- Simantro Location within Greece
- Coordinates: 40°23.2295′N 21°19.4245′E﻿ / ﻿40.3871583°N 21.3237417°E
- Country: Greece
- Administrative region: Western Macedonia
- Regional unit: Kozani
- Municipality: Voio
- Municipal unit: Neapoli
- Elevation: 770 m (2,530 ft)

Population (2021)
- • Community: 29
- Time zone: UTC+2 (EET)
- • Summer (DST): UTC+3 (EEST)
- Postal code: 500 01
- Area code: +30-2468
- Vehicle registration: ΚΖ

= Simantro =

Simantro (Σήμαντρο, before 1927: Λαμπάνοβον – Lampanovon), is a village and a community of the Voio municipality. Before the 2011 local government reform it was part of the municipality of Neapoli, of which it was a municipal district. The 2021 census recorded 29 inhabitants in the village.

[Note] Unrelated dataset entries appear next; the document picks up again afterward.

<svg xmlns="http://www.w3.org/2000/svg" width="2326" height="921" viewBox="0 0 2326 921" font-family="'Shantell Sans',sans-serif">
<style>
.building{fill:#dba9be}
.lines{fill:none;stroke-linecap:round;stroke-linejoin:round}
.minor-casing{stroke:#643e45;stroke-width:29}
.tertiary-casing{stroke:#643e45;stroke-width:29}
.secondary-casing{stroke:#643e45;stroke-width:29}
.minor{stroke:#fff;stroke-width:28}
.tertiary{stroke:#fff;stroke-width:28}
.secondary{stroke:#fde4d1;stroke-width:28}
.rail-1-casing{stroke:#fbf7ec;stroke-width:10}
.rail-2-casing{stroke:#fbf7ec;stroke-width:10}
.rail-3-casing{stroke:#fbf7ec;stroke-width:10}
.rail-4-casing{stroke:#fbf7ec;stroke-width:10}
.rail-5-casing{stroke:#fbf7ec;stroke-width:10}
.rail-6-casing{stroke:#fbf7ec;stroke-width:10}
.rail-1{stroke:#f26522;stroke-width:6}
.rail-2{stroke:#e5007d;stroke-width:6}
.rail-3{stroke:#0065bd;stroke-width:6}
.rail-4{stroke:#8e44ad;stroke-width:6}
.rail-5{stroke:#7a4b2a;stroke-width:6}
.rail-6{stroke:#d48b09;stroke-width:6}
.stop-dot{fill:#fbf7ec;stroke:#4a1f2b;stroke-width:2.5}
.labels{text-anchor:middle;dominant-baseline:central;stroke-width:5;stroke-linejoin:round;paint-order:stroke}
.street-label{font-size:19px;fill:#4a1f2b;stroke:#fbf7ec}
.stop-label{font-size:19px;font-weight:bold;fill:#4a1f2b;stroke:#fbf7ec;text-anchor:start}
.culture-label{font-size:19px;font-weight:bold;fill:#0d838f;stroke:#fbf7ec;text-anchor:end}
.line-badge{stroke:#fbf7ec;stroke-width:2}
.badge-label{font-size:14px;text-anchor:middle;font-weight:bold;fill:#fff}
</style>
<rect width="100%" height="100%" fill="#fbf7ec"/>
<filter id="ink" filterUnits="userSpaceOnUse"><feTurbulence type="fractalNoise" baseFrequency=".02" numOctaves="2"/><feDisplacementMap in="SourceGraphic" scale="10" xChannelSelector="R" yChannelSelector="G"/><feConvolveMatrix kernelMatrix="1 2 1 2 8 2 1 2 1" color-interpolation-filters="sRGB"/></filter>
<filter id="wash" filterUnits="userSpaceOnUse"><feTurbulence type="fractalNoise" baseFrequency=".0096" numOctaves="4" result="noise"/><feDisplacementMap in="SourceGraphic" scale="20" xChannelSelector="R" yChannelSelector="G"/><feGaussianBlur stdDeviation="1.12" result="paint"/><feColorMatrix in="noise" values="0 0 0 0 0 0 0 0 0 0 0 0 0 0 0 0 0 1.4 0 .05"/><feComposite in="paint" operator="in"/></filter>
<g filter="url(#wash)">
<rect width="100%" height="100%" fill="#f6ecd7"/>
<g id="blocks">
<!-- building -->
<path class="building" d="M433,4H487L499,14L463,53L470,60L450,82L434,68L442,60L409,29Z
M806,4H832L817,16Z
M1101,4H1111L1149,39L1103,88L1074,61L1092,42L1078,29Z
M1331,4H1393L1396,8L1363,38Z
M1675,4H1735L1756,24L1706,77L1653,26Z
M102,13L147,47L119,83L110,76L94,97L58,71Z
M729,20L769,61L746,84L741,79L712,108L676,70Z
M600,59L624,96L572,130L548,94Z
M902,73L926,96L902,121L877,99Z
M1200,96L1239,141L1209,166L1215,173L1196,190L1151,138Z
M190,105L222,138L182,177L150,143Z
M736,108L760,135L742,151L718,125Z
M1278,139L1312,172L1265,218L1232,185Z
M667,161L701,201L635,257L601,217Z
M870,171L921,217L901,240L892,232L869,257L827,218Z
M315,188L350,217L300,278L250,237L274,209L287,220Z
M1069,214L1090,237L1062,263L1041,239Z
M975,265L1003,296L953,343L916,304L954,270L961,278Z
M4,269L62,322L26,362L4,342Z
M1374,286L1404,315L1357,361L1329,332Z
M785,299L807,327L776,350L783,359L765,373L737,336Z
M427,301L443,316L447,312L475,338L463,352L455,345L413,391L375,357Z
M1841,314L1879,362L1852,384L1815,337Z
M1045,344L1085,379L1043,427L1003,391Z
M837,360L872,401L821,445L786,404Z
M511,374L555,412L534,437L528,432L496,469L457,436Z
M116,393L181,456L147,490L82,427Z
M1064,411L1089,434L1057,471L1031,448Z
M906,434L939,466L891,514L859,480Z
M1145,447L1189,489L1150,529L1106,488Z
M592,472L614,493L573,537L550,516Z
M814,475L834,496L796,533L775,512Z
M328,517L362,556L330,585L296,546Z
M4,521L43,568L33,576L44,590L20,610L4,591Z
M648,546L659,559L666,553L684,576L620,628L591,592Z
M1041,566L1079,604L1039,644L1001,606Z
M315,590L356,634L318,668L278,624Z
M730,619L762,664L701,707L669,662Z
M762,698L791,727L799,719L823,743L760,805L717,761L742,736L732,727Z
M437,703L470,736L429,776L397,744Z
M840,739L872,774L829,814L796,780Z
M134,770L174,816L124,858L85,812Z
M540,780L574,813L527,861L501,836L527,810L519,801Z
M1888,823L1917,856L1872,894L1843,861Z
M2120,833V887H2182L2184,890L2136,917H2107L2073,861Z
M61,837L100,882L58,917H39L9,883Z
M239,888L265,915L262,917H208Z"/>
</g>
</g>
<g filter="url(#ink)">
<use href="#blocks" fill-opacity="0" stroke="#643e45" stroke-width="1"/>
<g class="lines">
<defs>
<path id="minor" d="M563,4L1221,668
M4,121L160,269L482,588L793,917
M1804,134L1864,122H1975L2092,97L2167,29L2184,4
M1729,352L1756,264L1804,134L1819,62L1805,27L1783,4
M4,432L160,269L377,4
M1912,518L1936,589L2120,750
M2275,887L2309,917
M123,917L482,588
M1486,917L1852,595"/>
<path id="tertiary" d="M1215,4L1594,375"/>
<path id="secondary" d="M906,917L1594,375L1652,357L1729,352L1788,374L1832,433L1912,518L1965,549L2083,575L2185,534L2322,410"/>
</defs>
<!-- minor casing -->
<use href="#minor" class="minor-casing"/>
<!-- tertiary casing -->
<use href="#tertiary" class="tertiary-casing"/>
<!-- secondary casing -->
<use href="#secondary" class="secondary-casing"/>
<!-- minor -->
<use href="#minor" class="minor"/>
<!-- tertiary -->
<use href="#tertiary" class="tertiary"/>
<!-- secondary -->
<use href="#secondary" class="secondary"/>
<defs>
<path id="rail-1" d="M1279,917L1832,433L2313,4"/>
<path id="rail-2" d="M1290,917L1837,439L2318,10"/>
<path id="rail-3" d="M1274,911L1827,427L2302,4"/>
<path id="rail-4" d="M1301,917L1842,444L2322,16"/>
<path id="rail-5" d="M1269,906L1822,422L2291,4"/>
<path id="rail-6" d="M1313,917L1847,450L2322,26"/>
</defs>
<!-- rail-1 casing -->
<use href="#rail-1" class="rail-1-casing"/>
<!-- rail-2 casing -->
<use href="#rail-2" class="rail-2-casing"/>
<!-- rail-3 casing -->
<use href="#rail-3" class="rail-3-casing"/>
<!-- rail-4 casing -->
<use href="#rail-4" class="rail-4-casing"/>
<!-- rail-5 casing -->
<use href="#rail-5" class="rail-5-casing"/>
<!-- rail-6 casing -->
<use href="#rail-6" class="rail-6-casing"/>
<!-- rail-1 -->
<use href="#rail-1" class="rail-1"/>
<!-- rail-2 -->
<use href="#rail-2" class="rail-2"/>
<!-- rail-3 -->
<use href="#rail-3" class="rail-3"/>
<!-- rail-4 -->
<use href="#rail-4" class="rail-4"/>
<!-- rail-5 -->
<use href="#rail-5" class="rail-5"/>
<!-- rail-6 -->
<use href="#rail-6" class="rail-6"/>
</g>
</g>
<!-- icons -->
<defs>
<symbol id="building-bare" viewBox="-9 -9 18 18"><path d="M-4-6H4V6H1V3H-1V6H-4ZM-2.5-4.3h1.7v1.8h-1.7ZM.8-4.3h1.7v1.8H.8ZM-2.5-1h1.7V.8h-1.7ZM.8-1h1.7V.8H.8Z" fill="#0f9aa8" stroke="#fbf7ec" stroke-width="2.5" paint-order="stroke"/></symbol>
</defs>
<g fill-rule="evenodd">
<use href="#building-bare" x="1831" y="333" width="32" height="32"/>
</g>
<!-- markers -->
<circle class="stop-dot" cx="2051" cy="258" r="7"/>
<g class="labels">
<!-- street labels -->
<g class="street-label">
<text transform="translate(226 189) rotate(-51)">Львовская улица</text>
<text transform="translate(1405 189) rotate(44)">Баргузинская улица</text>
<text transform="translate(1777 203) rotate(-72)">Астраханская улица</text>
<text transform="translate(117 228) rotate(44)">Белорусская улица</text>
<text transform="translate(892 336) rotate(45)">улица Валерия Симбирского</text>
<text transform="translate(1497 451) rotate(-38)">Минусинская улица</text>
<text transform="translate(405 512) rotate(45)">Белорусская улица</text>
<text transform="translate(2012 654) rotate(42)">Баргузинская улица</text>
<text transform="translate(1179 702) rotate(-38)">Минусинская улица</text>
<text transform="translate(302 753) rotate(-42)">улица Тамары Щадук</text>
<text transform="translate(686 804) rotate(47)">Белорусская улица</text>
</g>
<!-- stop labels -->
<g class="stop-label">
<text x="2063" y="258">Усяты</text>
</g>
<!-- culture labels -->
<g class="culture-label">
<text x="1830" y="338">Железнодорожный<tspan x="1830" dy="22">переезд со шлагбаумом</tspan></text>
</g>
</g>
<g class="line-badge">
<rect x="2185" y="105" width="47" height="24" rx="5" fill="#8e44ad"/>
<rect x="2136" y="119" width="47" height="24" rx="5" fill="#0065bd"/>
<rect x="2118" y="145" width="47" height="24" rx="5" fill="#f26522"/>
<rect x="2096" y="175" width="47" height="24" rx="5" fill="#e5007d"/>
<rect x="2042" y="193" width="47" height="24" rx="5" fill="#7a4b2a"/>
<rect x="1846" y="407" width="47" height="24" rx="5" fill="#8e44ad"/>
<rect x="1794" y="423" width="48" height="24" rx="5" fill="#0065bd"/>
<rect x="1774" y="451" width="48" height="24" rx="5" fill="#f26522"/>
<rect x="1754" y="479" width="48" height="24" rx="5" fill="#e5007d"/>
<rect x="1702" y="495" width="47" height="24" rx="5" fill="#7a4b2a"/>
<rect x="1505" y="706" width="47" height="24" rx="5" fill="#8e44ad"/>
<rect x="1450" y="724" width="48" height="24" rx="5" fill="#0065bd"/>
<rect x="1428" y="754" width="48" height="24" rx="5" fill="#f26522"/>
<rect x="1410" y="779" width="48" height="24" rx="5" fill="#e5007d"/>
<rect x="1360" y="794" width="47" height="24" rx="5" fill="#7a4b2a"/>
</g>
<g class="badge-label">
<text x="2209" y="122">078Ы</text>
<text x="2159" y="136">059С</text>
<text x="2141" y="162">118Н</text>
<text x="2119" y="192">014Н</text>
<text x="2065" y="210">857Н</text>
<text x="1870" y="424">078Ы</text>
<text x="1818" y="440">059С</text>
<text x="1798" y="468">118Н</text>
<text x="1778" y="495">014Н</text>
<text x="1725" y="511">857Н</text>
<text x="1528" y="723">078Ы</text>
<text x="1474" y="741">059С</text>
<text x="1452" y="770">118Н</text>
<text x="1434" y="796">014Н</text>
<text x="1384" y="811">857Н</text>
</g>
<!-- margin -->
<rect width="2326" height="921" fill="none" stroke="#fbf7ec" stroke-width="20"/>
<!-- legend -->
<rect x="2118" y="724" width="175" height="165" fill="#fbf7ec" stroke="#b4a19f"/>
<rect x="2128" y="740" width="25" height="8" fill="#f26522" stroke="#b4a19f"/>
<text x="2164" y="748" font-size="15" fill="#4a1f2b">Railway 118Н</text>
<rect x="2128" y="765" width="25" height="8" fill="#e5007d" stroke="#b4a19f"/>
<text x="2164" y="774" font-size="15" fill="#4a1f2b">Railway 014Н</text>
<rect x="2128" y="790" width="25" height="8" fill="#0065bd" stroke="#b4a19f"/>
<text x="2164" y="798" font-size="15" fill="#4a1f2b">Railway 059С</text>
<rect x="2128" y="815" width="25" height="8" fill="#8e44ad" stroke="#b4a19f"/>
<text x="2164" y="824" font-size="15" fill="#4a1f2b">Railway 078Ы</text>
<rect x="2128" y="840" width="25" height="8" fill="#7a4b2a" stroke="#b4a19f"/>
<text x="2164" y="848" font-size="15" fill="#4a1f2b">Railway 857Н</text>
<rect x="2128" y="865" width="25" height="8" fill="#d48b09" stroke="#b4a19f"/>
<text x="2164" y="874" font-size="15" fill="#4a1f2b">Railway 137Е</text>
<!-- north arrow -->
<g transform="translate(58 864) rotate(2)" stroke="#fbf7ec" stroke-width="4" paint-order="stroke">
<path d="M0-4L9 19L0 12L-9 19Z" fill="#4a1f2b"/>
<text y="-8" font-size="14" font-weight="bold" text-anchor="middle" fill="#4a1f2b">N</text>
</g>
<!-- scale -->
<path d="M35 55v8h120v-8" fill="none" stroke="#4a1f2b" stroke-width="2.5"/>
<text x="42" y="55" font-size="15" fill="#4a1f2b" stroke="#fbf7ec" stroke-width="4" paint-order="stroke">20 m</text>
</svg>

Lampanovon was a mixed village and a part of its population were Greek speaking Muslim Vallahades. The 1920 Greek census recorded 186 people in the village, and 180 inhabitants (35 families) were Muslim in 1923. Following the Greek–Turkish population exchange, Greek refugee families in Lampanovon were from Pontus (49) in 1926. The 1928 Greek census recorded 141 village inhabitants. In 1928, the refugee families numbered 46 (172 people).